Published in the The Providence Journal, August 31, 2012 (electronic) / September 7, 2012 (print)

With Hurricane Isaac flooding Louisiana and Mississippi coastal communities, the Republican Convention was an odd time for Mitt Romney to deride President Obama’s concern about rising oceans. “President Obama promised to begin to slow the rise of oceans and to heal the planet,” he scoffed. “My promise is to help you and your family.”

As governor of Massachusetts, Romney authored an ambitious Climate Protection Plan for the state, setting clear targets for curbing greenhouse gas emissions. He acknowledged at the time that the measures outlined in his plan would “help our economy, our quality of life and the quality of our environment.” Now he says we Americans shouldn’t waste our time worrying about global warming.

Romney’s current energy plan calls for “North American energy independence.” Key features include mining more coal, fast-tracking mineral leases for oil and gas wells, quick approval of Keystone XL and other cross-border pipelines, and speeding up permits for new nuclear power plants. Climate change is never mentioned, and instead of honing America’s competitive edge in the fast-growing global market for renewable energy, he mocks President Obama’s “imaginary world where government-subsidized windmills and solar panels could power the economy.”

The Republican presidential nominee takes no issue with the billions of dollars in federal revenues lost each year to tax breaks for oil and gas producers. Yet he readily dismisses the estimated 37,000 jobs that the wind industry will lose if Congress lets the federal production tax credit for new wind projects lapse at the end of this year. He claims that wind and solar should compete on their own, without government support.
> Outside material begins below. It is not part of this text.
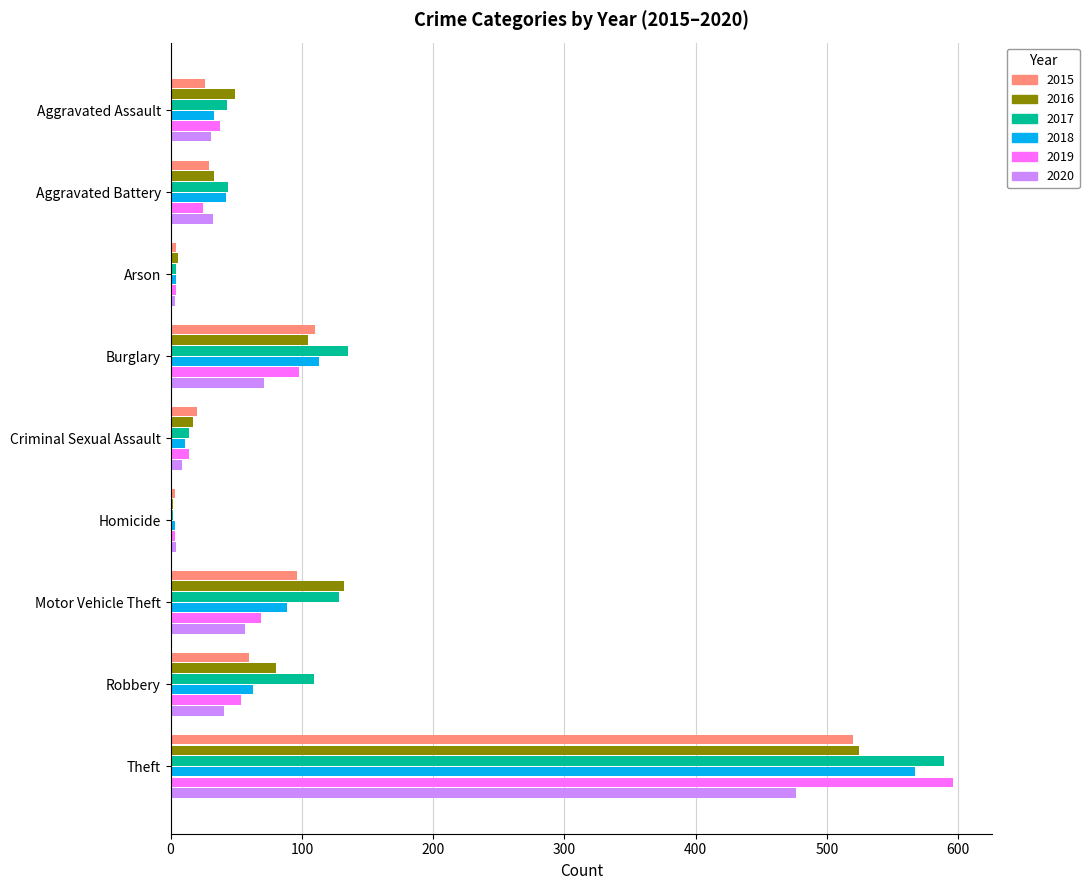

Which series has the widest spread of values?

2019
Why shouldn’t fossil fuels do the same?

The National Renewable Energy Laboratory estimates that we could be drawing 80 percent of our total electricity needs from renewable resources by 2050. The sun and the wind alone could fuel nearly half of our total power needs by mid-century, the lab says, using equipment that is commercially available today.

Energy independence is a worthy aspiration, but we should pursue it in a manner that doesn’t ride roughshod over other important values. Coherent governance of federal lands is one of those threatened values. Romney wants to back the federal government out of the mineral leasing business, boasting that states can do a much quicker job of opening up public lands to energy exploitation. He proudly points to South Dakota, where he says permitting for new oil and gas wells takes only 10 days. Do we really want hasty and haphazard environmental review to become the new national standard for mineral extraction on nearly a billion acres of land now governed by federal law?

Romney’s “Drill baby drill” ambitions extend beyond our nation’s shores. His platform calls for “aggressively” opening up our U.S. ocean waters to oil and gas exploration, starting with federal waters off Virginia and the Carolinas. Is this the same man who, as Massachusetts governor, opposed the Cape Wind offshore wind farm because of its visual impacts when seen from the state’s shoreline, five miles from the nearest turbine? Presidential candidate Romney seems to see thousands of giant drilling platforms off our Atlantic and Pacific shores very differently, as proud emblems of American energy prowess. Given the risk of catastrophic spills, proven all too real by the BP Horizon disaster, we need to proceed with caution, not aggression, as we weigh the pros and cons of expanded offshore drilling.

The next four years present an energy opportunity that America can ill-afford to squander. We need a president who will elevate our ambitions, not bury them in policies that deepen our costly reliance on outmoded, non-renewable fuel sources.